First our apologies for the inconveniences this incident has caused our customers and their clients. During investigations, we found that related issues have been happening on Thursday last week as well, but at a lesser scale and went past undiscovered by us. We understand how important a reliable platform is for our customers, and we do everything we can to build, scale and maintain a stable and fast product.
We have now found the root cause of the issues, corrected them, set up monitoring and alarms and adjusted relevant procedures to avoid similar issues in the future.
We have included the more elaborate story below for anyone interested.

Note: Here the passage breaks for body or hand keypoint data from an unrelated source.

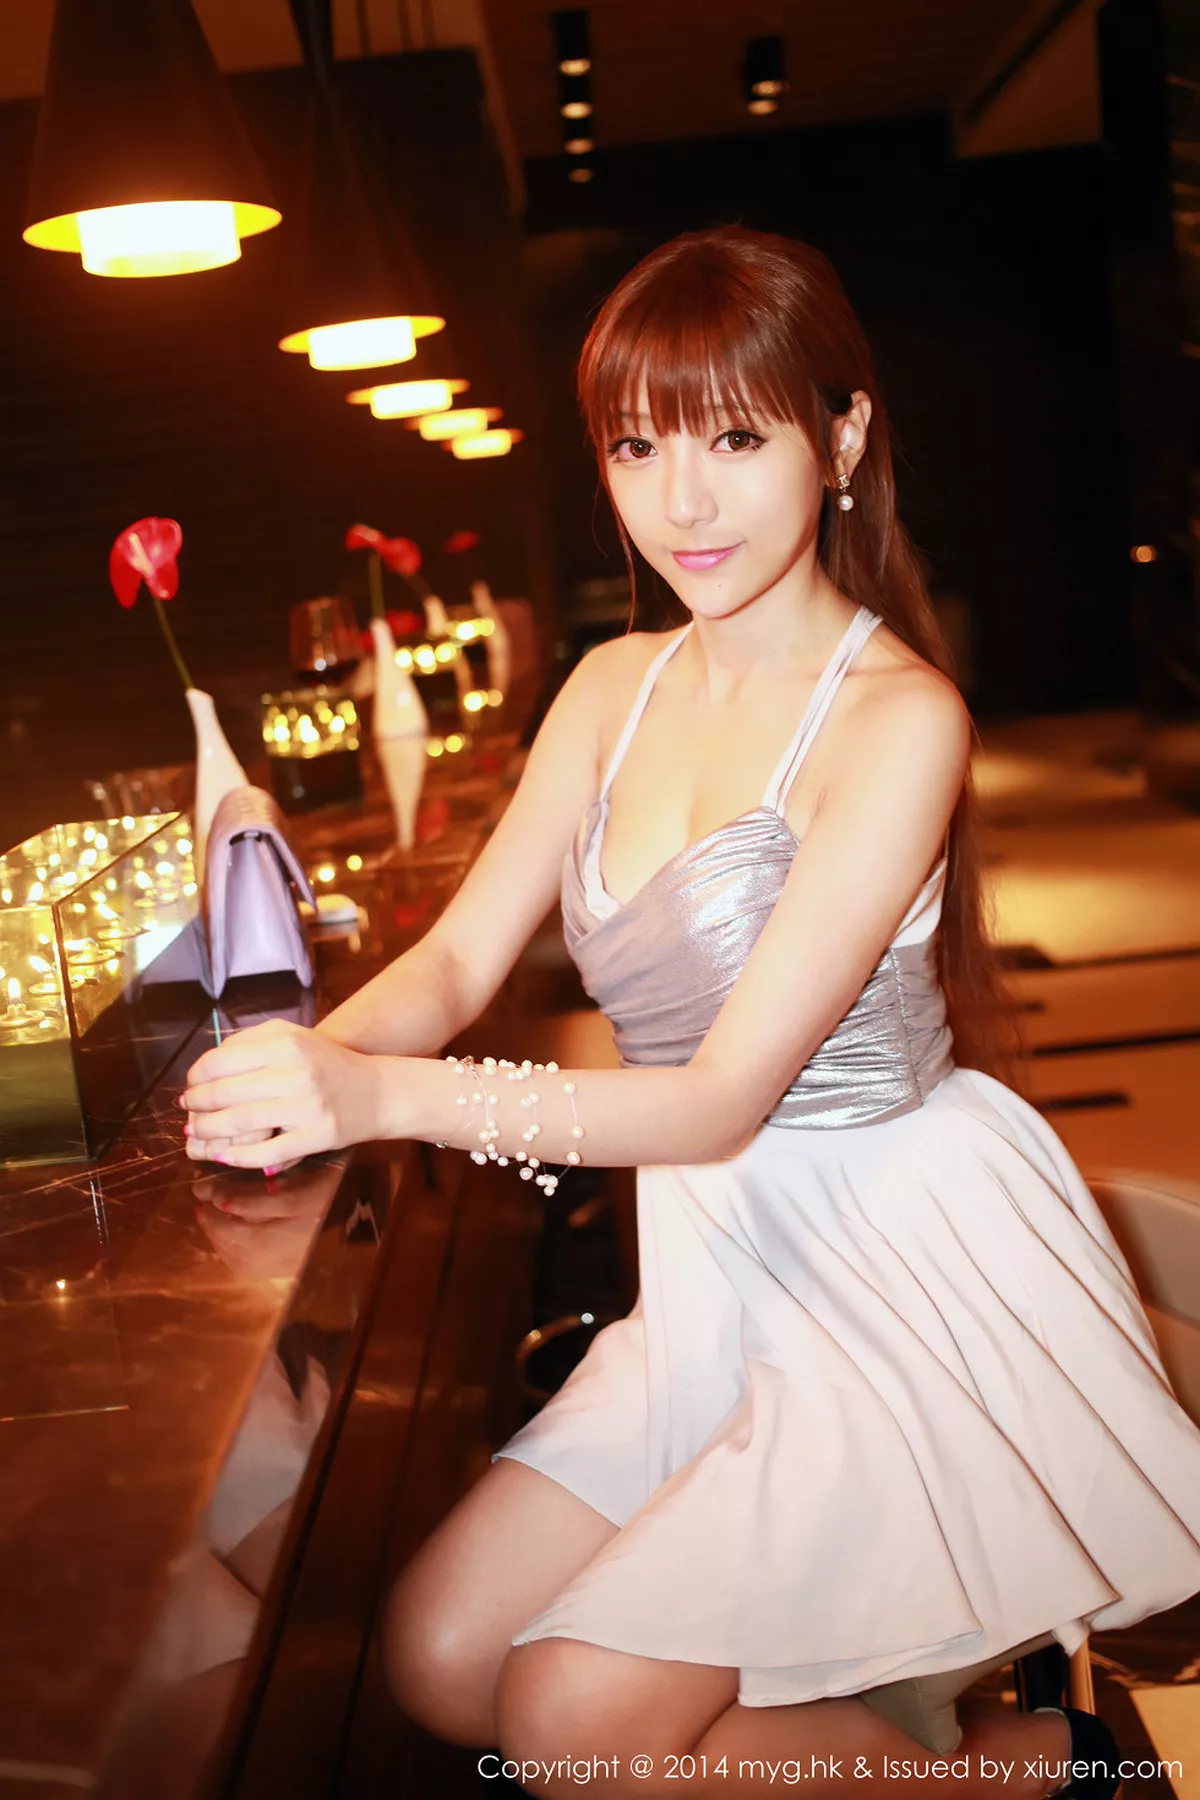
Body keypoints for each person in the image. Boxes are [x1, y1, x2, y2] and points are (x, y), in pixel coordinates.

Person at [181, 226, 1200, 1798]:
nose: (684, 502)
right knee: (439, 1662)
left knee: (567, 1727)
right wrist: (296, 1065)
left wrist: (382, 1099)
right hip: (718, 1277)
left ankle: (1046, 1773)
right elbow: (455, 964)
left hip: (889, 1285)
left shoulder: (900, 720)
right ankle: (998, 1755)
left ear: (841, 441)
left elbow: (722, 1101)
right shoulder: (612, 688)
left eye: (734, 439)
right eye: (638, 448)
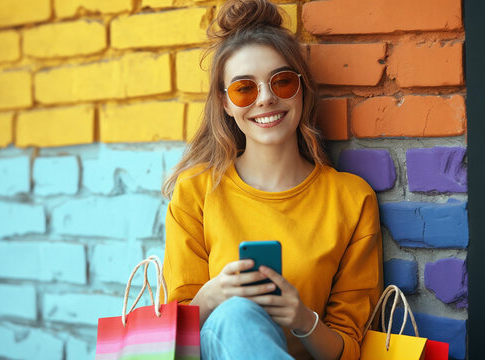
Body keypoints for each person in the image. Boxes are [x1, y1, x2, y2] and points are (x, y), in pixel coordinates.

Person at [161, 0, 383, 358]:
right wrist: (214, 295)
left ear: (301, 89)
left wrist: (301, 318)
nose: (265, 99)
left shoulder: (351, 199)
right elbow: (169, 336)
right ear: (225, 103)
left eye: (281, 82)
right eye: (244, 89)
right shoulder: (196, 193)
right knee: (236, 313)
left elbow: (349, 350)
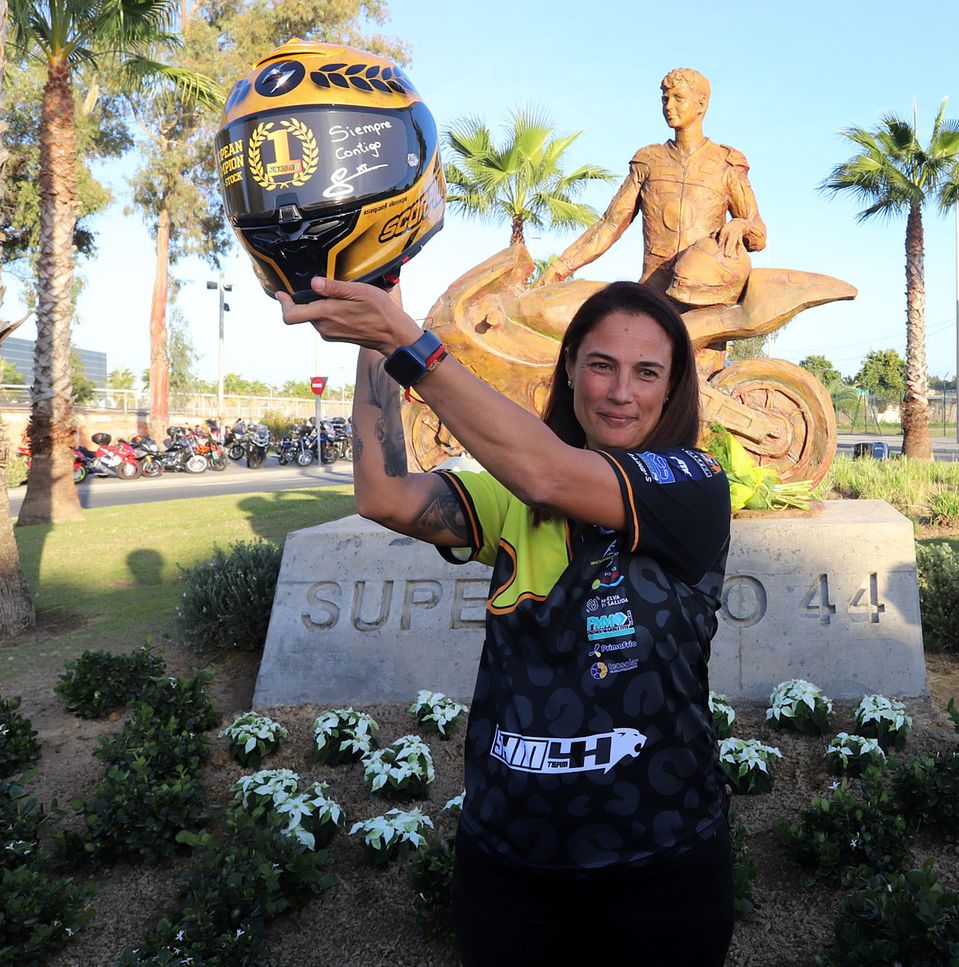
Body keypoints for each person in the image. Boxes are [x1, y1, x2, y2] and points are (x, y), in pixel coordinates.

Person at [279, 276, 735, 966]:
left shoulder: (691, 483)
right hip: (506, 867)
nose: (620, 391)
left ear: (671, 392)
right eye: (602, 364)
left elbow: (546, 473)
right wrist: (378, 330)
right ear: (572, 371)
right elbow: (383, 495)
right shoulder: (513, 500)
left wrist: (409, 339)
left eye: (647, 373)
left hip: (659, 864)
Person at [532, 67, 767, 309]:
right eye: (665, 99)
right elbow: (610, 225)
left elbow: (759, 236)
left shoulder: (725, 163)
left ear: (701, 104)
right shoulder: (648, 161)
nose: (669, 106)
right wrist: (560, 267)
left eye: (678, 98)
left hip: (704, 307)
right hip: (652, 300)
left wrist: (741, 224)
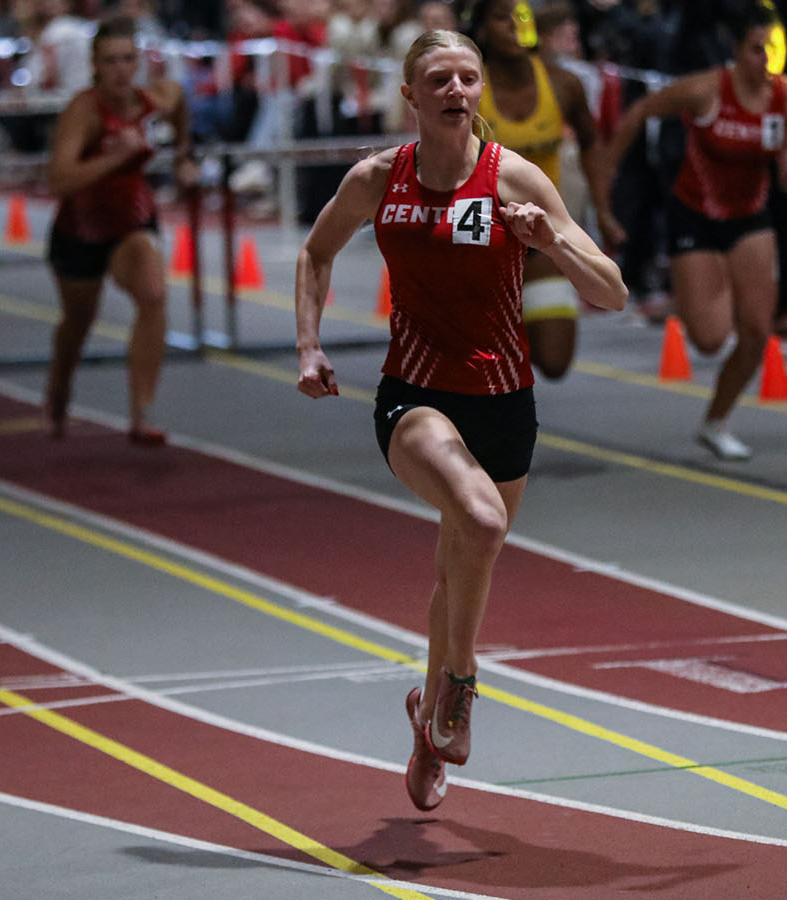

On Monday afternoon, we became aware that customers were occasionally getting errors when trying to access the app. We started investigations and were puzzled by the symptoms, leading us to believe we were dealing with an issue on the underlying infrastructure, and we escalated to our infrastructure partner within 15 minutes after first becoming aware of the issue.
There were no load issues, there were no spikes, nor any other anomalies or outliers in our monitoring tools.
We continued investigating, trying different things to remedy the impact and eventually found that spawning more web server instances seemed to resolve the issue - even though the web instances already running were not near out of capacity.
During the coming day, as we continued investigating to find the root cause, our infrastructure partner politely pointed us toward an interesting error message in the logs which led us to discover an application server config with an outdated default setting for its maximum number of worker connections. Our application server had gone out of sync with the HTTP/reverse proxy server and that was causing it to drop connections before the application stack was reached, which is why our normal monitoring tool did not reveal the issues.
Earlier today we deployed an updated configuration to the application server and adjusted the number of web instances back down, carefully monitoring the impact. As expected our servers are now spinning along serving up all requests without error.
In the future, all default settings will be checked and updated accordingly when we update the application server. In addition, we have set up monitoring of error response codes happening before the application stack.